• _EXTRACTED TEXT_:
But if tautologies are true by definition, then why should we care about Ayer’s criterion? Has he not just defined himself into correctness? Well, in one sense, yes, but in a broader sense, no. Ayer has crafted his definition of “literally significant” along the lines of what makes for fruitful inquiry. That is, while the actual propositions about literal significance in Language, Truth, and Logic, are tautological, they get their “bite” from their pragmatic utility.

This is a perfectly familiar type of argumentation often used in logic or mathematics. For example, take the idea of a “prime number”. All statements about prime numbers within mathematics are tautologies, but the motivation behind designating a group of numbers as “prime numbers” is pragmatic. These are the numbers into which all other numbers uniquely decompose. Similarly, Ayer’s of “literally significant” is justified by a pragmatic, empirical claim about what kinds of philosophical propositions are “fruitful” and which are “fruitless”. In turn, “fruitfulness” is cashed out in terms of whether you can make rational progress towards establishing the truth of the proposition.

• _JOBS_:
1. Set down the passage on Ayer's criterion word for word, beginning at the words "But if tautologies" and stopping after "their pragmatic utility.".
2. According to the passage on Ayer's criterion, where do Ayer's tautological propositions about literal significance get their "bite"?
3. Extend the passage on Ayer's criterion past its last sentence.
None of the rows matter here.

• _GIVEN INFORMATION_:
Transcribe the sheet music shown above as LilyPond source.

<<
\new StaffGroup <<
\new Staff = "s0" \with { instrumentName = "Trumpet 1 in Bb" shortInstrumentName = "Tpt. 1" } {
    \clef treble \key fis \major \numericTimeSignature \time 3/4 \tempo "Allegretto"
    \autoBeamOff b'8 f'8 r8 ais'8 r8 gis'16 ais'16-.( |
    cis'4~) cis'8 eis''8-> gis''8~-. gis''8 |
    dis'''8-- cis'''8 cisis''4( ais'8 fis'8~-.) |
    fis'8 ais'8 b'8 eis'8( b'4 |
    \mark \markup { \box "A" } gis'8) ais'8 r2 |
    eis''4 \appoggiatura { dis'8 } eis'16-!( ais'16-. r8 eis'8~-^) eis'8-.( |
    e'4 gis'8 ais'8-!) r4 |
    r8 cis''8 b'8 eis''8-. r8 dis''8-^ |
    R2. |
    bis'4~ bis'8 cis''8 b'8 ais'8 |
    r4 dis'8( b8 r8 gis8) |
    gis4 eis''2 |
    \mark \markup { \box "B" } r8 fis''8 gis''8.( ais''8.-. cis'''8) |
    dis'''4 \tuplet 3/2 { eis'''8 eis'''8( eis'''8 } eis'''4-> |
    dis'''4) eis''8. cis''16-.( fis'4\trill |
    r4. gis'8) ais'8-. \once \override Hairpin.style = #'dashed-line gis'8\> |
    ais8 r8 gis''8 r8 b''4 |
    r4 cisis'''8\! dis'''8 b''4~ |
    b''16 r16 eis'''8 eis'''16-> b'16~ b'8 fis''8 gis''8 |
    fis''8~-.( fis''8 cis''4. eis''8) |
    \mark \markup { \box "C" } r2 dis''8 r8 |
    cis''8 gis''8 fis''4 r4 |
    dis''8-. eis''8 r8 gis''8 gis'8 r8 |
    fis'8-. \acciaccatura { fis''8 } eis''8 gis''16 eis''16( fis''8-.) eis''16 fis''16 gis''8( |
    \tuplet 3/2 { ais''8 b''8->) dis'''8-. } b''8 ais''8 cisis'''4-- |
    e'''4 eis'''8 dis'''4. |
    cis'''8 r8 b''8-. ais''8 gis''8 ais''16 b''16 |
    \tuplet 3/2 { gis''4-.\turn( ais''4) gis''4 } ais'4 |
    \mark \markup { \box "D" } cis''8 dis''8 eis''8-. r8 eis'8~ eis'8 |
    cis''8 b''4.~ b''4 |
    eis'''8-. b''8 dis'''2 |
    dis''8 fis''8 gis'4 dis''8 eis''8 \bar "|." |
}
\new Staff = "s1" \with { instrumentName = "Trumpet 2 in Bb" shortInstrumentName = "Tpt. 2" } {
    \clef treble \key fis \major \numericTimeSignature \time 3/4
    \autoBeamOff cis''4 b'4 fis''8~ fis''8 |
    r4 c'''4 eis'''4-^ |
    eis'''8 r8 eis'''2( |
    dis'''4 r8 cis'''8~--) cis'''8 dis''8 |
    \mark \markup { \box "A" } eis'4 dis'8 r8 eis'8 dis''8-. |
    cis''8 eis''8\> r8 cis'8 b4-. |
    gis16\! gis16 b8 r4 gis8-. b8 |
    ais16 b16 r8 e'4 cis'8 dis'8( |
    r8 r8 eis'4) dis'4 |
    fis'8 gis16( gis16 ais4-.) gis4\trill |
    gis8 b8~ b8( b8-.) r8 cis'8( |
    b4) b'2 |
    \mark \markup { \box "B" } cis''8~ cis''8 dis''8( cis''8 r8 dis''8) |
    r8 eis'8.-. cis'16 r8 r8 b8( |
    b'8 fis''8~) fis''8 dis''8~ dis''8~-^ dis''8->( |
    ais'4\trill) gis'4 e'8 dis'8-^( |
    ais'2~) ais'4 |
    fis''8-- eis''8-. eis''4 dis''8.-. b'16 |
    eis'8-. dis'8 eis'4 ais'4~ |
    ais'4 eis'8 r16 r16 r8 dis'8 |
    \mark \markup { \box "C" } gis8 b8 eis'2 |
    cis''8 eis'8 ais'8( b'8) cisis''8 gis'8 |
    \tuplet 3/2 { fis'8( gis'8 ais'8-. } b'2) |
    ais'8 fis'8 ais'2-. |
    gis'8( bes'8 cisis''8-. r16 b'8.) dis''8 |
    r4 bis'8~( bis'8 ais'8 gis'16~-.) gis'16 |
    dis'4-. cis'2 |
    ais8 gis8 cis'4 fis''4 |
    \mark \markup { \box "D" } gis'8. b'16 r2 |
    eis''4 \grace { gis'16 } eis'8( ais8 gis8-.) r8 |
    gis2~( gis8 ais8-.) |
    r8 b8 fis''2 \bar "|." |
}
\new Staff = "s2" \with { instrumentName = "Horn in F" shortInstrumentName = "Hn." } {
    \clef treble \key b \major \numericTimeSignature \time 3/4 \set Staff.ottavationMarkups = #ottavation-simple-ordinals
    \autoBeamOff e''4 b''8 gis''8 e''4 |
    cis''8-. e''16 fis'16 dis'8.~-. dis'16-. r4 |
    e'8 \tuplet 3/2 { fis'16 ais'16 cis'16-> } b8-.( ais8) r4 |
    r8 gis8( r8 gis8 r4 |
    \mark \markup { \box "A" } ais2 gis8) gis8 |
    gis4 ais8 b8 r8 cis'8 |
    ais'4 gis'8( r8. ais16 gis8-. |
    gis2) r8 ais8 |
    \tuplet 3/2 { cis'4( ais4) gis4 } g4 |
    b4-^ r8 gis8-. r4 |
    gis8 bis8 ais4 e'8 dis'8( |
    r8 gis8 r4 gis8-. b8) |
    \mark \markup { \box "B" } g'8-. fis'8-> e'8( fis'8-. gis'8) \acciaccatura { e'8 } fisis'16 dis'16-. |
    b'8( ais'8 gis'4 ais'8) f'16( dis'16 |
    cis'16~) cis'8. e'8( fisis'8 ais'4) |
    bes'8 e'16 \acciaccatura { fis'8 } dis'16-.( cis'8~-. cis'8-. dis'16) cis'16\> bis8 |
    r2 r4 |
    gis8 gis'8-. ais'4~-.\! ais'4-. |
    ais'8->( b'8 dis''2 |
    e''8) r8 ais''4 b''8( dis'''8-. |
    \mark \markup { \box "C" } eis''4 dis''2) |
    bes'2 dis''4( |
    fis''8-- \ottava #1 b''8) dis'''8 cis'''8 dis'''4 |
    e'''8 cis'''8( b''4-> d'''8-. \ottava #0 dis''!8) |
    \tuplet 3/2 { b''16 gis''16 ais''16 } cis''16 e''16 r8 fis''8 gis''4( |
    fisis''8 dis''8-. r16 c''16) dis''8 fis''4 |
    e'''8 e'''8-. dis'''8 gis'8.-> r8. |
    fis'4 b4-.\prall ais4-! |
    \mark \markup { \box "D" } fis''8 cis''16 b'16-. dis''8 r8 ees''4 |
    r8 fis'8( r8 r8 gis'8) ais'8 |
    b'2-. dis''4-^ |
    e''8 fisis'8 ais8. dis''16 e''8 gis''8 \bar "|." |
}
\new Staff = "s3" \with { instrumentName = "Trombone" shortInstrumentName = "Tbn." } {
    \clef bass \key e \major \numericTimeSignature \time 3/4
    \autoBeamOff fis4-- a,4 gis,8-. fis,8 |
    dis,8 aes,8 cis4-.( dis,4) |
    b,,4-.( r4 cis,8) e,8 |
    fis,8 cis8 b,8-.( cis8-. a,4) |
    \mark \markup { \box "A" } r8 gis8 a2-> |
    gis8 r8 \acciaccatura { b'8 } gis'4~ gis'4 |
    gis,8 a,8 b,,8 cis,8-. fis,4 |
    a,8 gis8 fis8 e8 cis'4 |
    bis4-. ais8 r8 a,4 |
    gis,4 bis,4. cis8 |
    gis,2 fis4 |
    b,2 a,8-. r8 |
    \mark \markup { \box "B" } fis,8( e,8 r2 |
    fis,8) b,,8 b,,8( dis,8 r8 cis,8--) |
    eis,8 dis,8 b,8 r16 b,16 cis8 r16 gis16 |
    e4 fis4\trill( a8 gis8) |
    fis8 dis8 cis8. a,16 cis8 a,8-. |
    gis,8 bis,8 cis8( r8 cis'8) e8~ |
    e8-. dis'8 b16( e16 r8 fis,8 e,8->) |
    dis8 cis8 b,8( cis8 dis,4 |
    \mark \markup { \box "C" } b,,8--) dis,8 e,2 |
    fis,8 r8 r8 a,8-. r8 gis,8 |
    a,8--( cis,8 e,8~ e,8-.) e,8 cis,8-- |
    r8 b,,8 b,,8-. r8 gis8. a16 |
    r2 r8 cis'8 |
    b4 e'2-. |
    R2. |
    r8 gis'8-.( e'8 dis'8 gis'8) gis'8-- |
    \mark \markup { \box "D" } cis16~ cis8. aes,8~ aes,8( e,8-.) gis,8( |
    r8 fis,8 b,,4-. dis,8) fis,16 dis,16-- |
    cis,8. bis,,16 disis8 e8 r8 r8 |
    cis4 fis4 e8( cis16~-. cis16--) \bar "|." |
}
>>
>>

• _PER-TASK OUTPUTS_:
1.
But if tautologies are true by definition, then why should we care about Ayer’s criterion? Has he not just defined himself into correctness? Well, in one sense, yes, but in a broader sense, no. Ayer has crafted his definition of “literally significant” along the lines of what makes for fruitful inquiry. That is, while the actual propositions about literal significance in Language, Truth, and Logic, are tautological, they get their “bite” from their pragmatic utility.

2. They get their "bite" from their pragmatic utility.

3.
But with all of this laid out, the classic critique of the verification principle is totally idle. The particular statements Ayer makes about metaphysics, ethics etc., as well as the verification principle itself, are tautological. The definitions are then pragmatically justified on the basis that it is a fruitful, pragmatic way of viewing philosophy.

None of this means that Ayer’s version of verificationism is philosophically salvageable. But we ought to critique it on its own terms, rather than attacking a straw version of it. And most tragically of all, by putting forward this caricatured version of Ayer, we do a disservice to the man himself and his work.

Comments

This is absolutely brilliant. I am rereading this a month later after hearing someone make this point, and I think you have proven your point in a clear progression of argument! I suspect the reason why this strawmanning occurs is because the verification principle has been proven to be insufficient by Popper's critiques, therefore leaving people unwilling to defend any aspect of the verification principle, even if the arguments against it are not viable.

levi kater

Update: turns out I'm reading with neither enjoyment nor understanding. Help me!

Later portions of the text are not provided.